Ladies and gentlemen, you are about to hear the truth of an old legend that has persisted wrongly through the ages;
the truth, until now hid behind the embroidered curtain of a rhyme, about the Knave of Hearts, who was no knave but a very hero indeed. The truth, you will agree with me, gentlemen and most honored ladies, is rare! It is only the quiet, unimpassioned things of nature that seem what they are. The high majesty of clouds, rolled in massy radiance against the blue; pines shadowed deep and darkly green, mirrored in still waters; the contemplative mystery of the hills – these things which exist, absorbed but in their own existence – these are the perfect chalices of truth.
Unlike the other titles highlighted in this series, Louise Saunders’ Knave of Hearts is actually a play – complete with a dramatis personae and stage directions. And given that the play begins when The Manager appears before the curtain, gives a courtly bow, and launches into the above speech regarding truth, I ought begin with a small confession: Past that first paragraph, I haven’t actually read Knave of Hearts.

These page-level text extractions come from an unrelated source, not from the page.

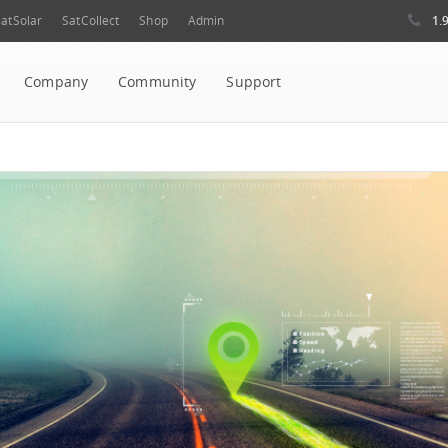
1.
atSolar
SatCollect
Shop
Admin
Company
Community
Support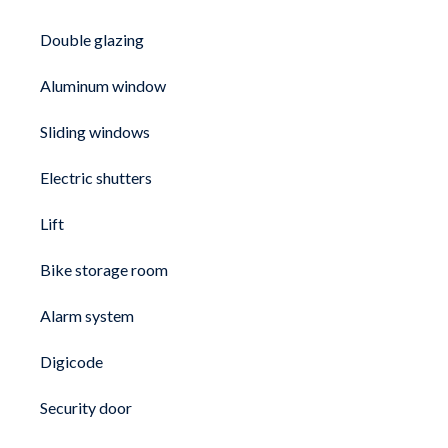
Double glazing
Aluminum window
Sliding windows
Electric shutters
Lift
Bike storage room
Alarm system
Digicode
Security door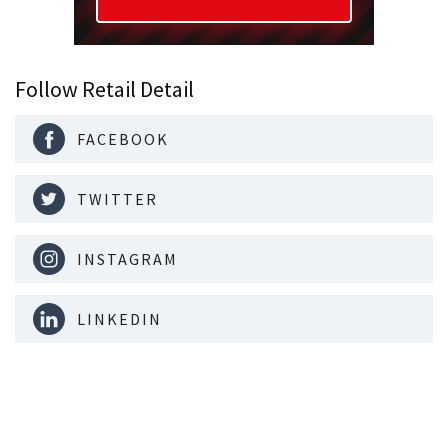
Follow Retail Detail
FACEBOOK
TWITTER
INSTAGRAM
LINKEDIN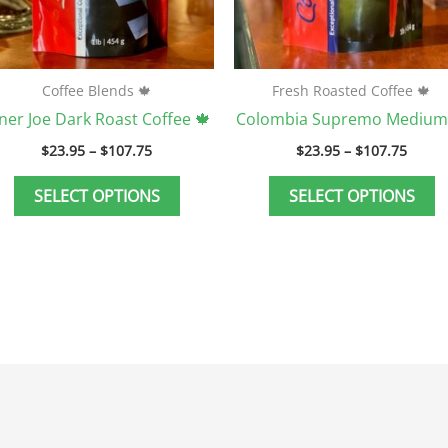
be
b
chosen
c
on
o
the
t
Coffee Blends 🍁
Fresh Roasted Coffee 🍁
product
p
ner Joe Dark Roast Coffee 🍁
Colombia Supremo Medium
page
p
$
23.95
–
$
107.75
$
23.95
–
$
107.75
SELECT OPTIONS
SELECT OPTIONS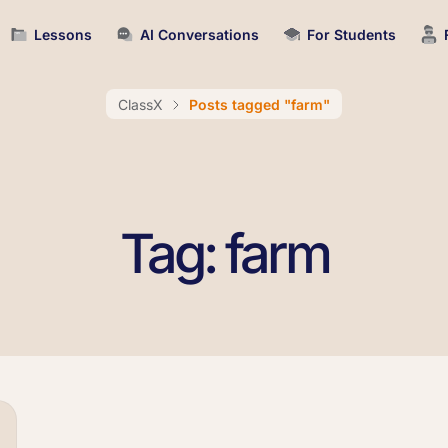
Lessons
AI Conversations
For Students
ClassX
Posts tagged "farm"
Tag: farm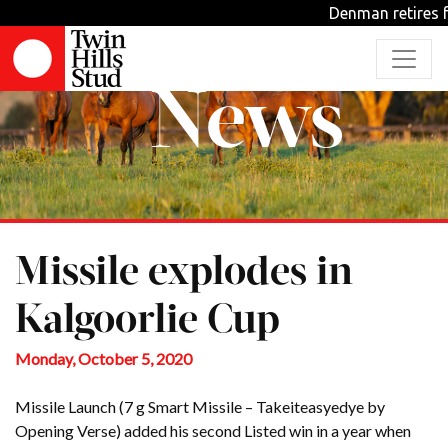
Denman retires f
News
Missile explodes in
Kalgoorlie Cup
Monday, October 5, 2020
Missile Launch (7 g Smart Missile – Takeiteasyedye by
Opening Verse) added his second Listed win in a year when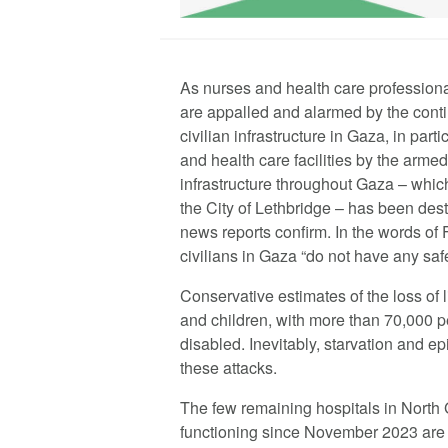
As nurses and health care profession
are appalled and alarmed by the contin
civilian infrastructure in Gaza, in parti
and health care facilities by the armed 
infrastructure throughout Gaza – whi
the City of Lethbridge – has been dest
news reports confirm. In the words of 
civilians in Gaza “do not have any saf
Conservative estimates of the loss of
and children, with more than 70,000 
disabled. Inevitably, starvation and 
these attacks.
The few remaining hospitals in North
functioning since November 2023 are 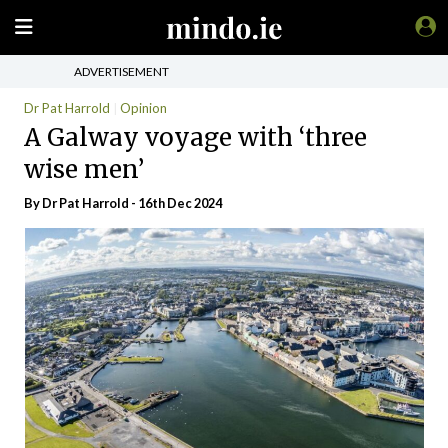
ADVERTISEMENT
Dr Pat Harrold
Opinion
A Galway voyage with ‘three
wise men’
By Dr Pat Harrold - 16th Dec 2024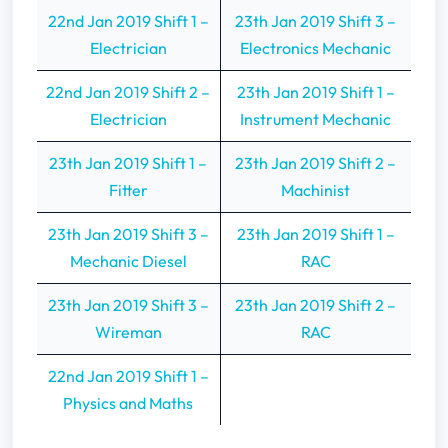
22nd Jan 2019 Shift 1 –
23th Jan 2019 Shift 3 –
Electrician
Electronics Mechanic
22nd Jan 2019 Shift 2 –
23th Jan 2019 Shift 1 –
Electrician
Instrument Mechanic
23th Jan 2019 Shift 1 –
23th Jan 2019 Shift 2 –
Fitter
Machinist
23th Jan 2019 Shift 3 –
23th Jan 2019 Shift 1 –
Mechanic Diesel
RAC
23th Jan 2019 Shift 3 –
23th Jan 2019 Shift 2 –
Wireman
RAC
22nd Jan 2019 Shift 1 –
Physics and Maths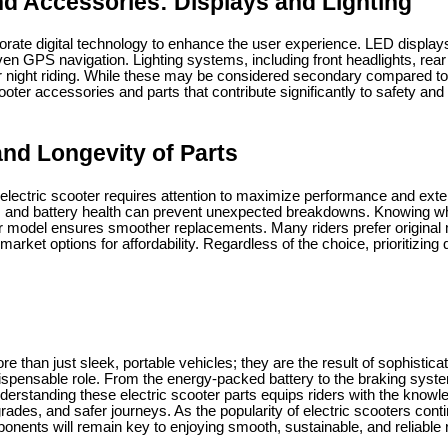
d Accessories: Displays and Lighting
rate digital technology to enhance the user experience. LED displays
n GPS navigation. Lighting systems, including front headlights, rear 
for night riding. While these may be considered secondary compared to
cooter accessories and parts that contribute significantly to safety and vi
nd Longevity of Parts
lectric scooter requires attention to maximize performance and exte
, and battery health can prevent unexpected breakdowns. Knowing wh
r model ensures smoother replacements. Many riders prefer original 
rmarket options for affordability. Regardless of the choice, prioritizing
re than just sleek, portable vehicles; they are the result of sophistica
dispensable role. From the energy-packed battery to the braking syste
nderstanding these electric scooter parts equips riders with the know
ades, and safer journeys. As the popularity of electric scooters cont
nents will remain key to enjoying smooth, sustainable, and reliable 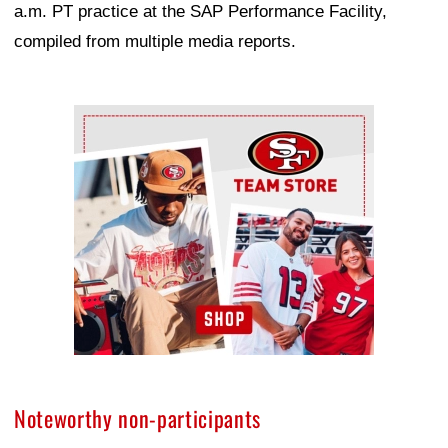
a.m. PT practice at the SAP Performance Facility,
compiled from multiple media reports.
Ad Block
Noteworthy non-participants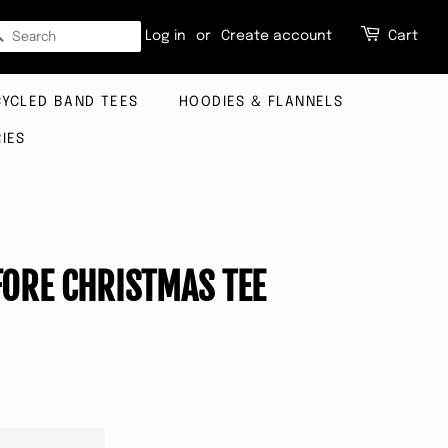
SEARCH
Log in
or
Create account
Cart
CYCLED BAND TEES
HOODIES & FLANNELS
IES
ORE CHRISTMAS TEE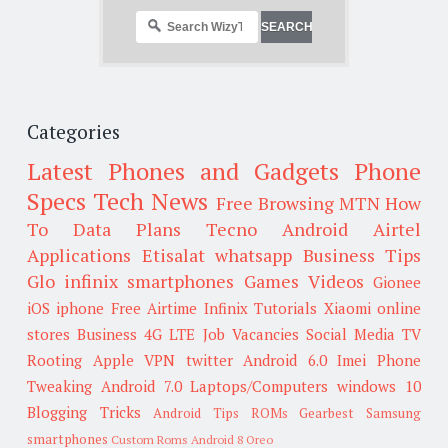
Categories
Latest Phones and Gadgets
Phone
Specs
Tech News
Free Browsing
MTN
How
To
Data Plans
Tecno
Android
Airtel
Applications
Etisalat
whatsapp
Business Tips
Glo
infinix smartphones
Games
Videos
Gionee
iOS
iphone
Free Airtime
Infinix
Tutorials
Xiaomi
online
stores
Business
4G LTE
Job Vacancies
Social Media
TV
Rooting
Apple
VPN
twitter
Android 6.0
Imei
Phone
Tweaking
Android 7.0
Laptops/Computers
windows 10
Blogging Tricks
Android Tips
ROMs
Gearbest
Samsung
smartphones
Custom Roms
Android 8 Oreo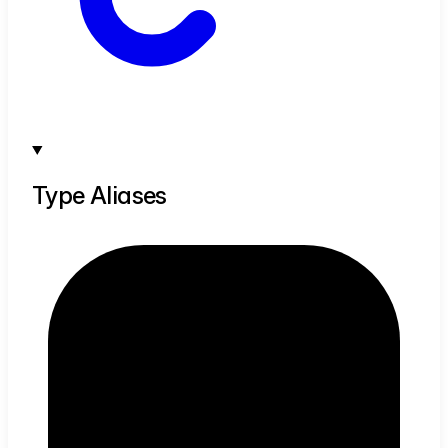
Type Aliases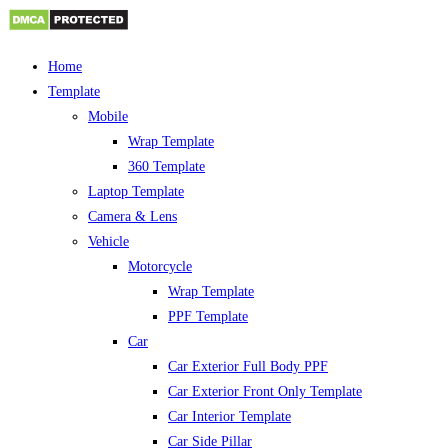
Skip
Home
to
Template
content
Mobile
Wrap Template
360 Template
Laptop Template
Camera & Lens
Vehicle
Motorcycle
Wrap Template
PPF Template
Car
Car Exterior Full Body PPF
Car Exterior Front Only Template
Car Interior Template
Car Side Pillar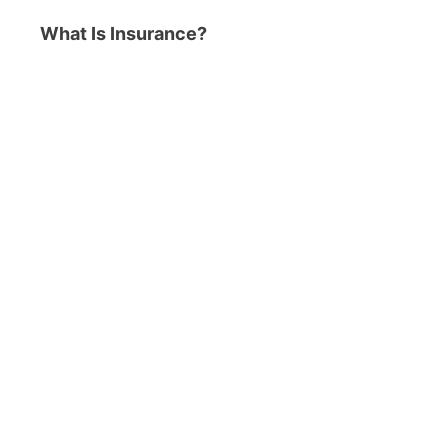
What Is Insurance?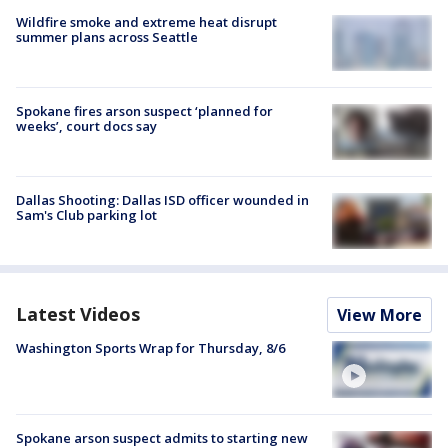
Wildfire smoke and extreme heat disrupt
summer plans across Seattle
Spokane fires arson suspect ‘planned for
weeks’, court docs say
Dallas Shooting: Dallas ISD officer wounded in
Sam's Club parking lot
Latest Videos
View More
Washington Sports Wrap for Thursday, 8/6
Spokane arson suspect admits to starting new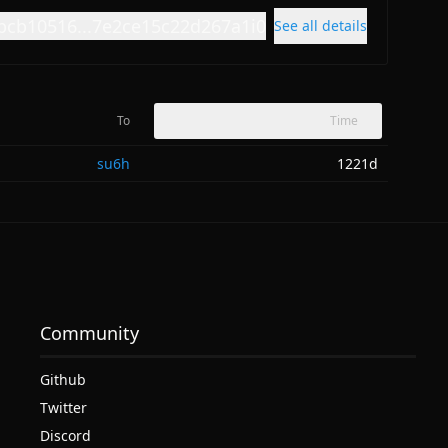
bcb10516...7e2ce15c22d267a1i0
See all details
To
Time
su6h
1221d
Community
Github
Twitter
Discord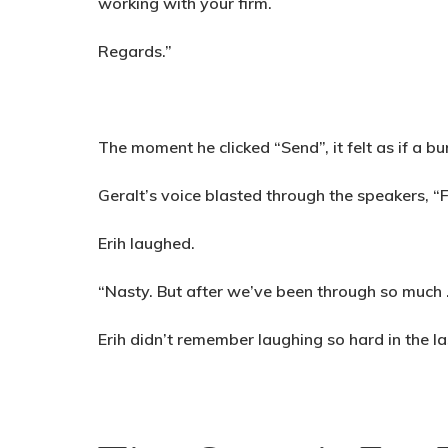
working with your firm.
Regards.”
The moment he clicked “Send”, it felt as if a bu
Geralt’s voice blasted through the speakers, “
Erih laughed.
“Nasty. But after we’ve been through so much …”
Erih didn’t remember laughing so hard in the la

After an impromptu poll of my colleagues, I can tell you I’m not the only one. But, with sincerest apologies to Louise Saunders, the play is not the main attraction here – it’s the illustrations by Maxfield Parrish.
Raised in Philadelphia, Parrish was encouraged in his artistic leanings from a young age by surprisingly supportive parents. (Parrish’s father, who was himself an engraver and painter, had been stifled as a youngster by a strict Quaker upbringing.) Parrish studied and traveled extensively – both in the United States and Europe. He was briefly the student of the great Howard Pyle. (Pyle, by the way, was as quintessential an American artist as Norman Rockwell ever was.) By the time he was 30, Parrish had established himself as an incredibly successful commercial artist and illustrator of children’s books and magazines.
Published in 1925, Knave of Hearts features 14 color plates and 9 in-text color vignettes. A huge part of what sets Parrish’s art apart is the depth and saturation of color he employs – especially his blues. (Cobalt blue is sometimes referred to as Parrish blue.) His art also blends intense photographic detail with the soft romanticism of Pre-Raphaelite artists like Rossetti and Burne-Jones – what one critic refers to as “suggestiveness without loss of unflinching detail.”
The artist himself describes it as “realism of impression, realism of mood of the moment, yes, but not realism of things.”
Parrish illustrated numerous other children’s books, including Arabian Nights, Mother Goose in Prose (with L. Frank Baum), and Dream Days (with Kenneth Grahame). As evidence of the small ironies that sometimes crop up in book collecting, Knave of Hearts stands as the most sought-after of Parrish’s children’s books, but his most famous illustration – “The Dinky Bird” – appears in Poems of Childhood by Eugene Fields.
Knave was the last of Parrish’s children’s books. It also appears to be the last of Louise Saunders publications. (Another book of plays, Magic Lanterns, was published in 1923.) It’s worth noting that she was married to Max Perkins, perhaps the most famous literary editor of the 20th century. He both “discovered” and nurtured F. Scott Fitzgerald, Ernest Hemingway, and Thomas Wolfe.
One of the aspects I enjoy most about my job is finding the small, tangential, or otherwise unexpected threads that connect writers and artists to other writers and artists. Louise Saunders being married to Max Perkins is only one example. Another is the fact that one of Parrish’s mid-career commissions was for a book called Italian Villas and Their Gardens, which was published in 1904. This same book also happens to have been one of Edith Wharton’s earliest official publications. What are some of your favorite literary connections?